8- Le Congo affiche d’importantes ambitions dans le secteur des services. Le cas avec la mise en service, récemment, du plus grand centre commercial d’Afrique centrale. Y a-t-il un message de Brazzaville derrière ces réalisations ?
La diversification économique. Le Congo est un pays qui bénéficie d’une ressource pétrolière importante. Cette bénédiction est en même temps un maléfice, je ne dirais pas une malédiction, du fait que nous, États pétroliers, finissons par vivre de cette économie de cueillette qui est symbolisée par la forêt, c’est-à-dire l’économie forestière, et par les hydrocarbures. Le salut passe par la diversification de notre économie. Le président de la République du Congo et le gouvernement travaillent à créer les conditions de cette diversification. On a identifié six grands axes, dans le cadre du Plan national du développement. Parmi eux, l’agriculture au sens large. L’État congolais a constaté avec consternation que chaque année, nous importons en moyenne 700 millions de francs de denrées alimentaires et dérivés.

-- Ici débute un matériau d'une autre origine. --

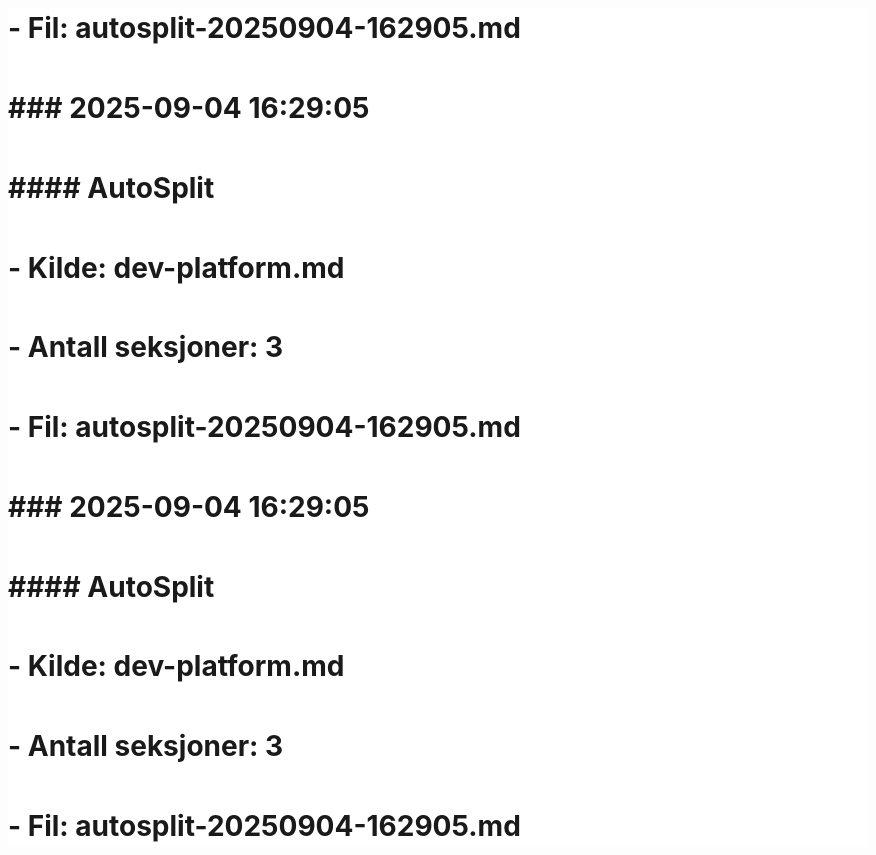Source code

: # \- Fil: autosplit-20250904-162905.md

#

#

#

#

# \### 2025-09-04 16:29:05

# \#### AutoSplit

# \- Kilde: dev-platform.md

# \- Antall seksjoner: 3

# \- Fil: autosplit-20250904-162905.md

#

#

#

#

# \### 2025-09-04 16:29:05

# \#### AutoSplit

# \- Kilde: dev-platform.md

# \- Antall seksjoner: 3

# \- Fil: autosplit-20250904-162905.md

#

#

#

C’est intolérable. Ce sont des ressources qui sont gelées et qui ne peuvent être affectées à de vraies opérations de développement. Il y a au niveau du gouvernement un ministre de l’Agriculture très dynamique, qui est en train d’installer ce qu’on appelle chez nous des Zones agricoles prioritaires (ZAP), lesquelles permettent aujourd’hui le développement de pépinières de production un peu partout dans le pays, pour que nous puissions produire des aliments de base que nous consommons. Comme autres axes de développement, il y a évidemment le numérique, les zones économiques spéciales, le tourisme, les services en général. En résumé, la direction vers laquelle nous nous orientons, c’est la diversification économique, de manière à ce que, d’ici la fin du mandat du président de la République, on renforce le produit intérieur brut grâce à ces six piliers.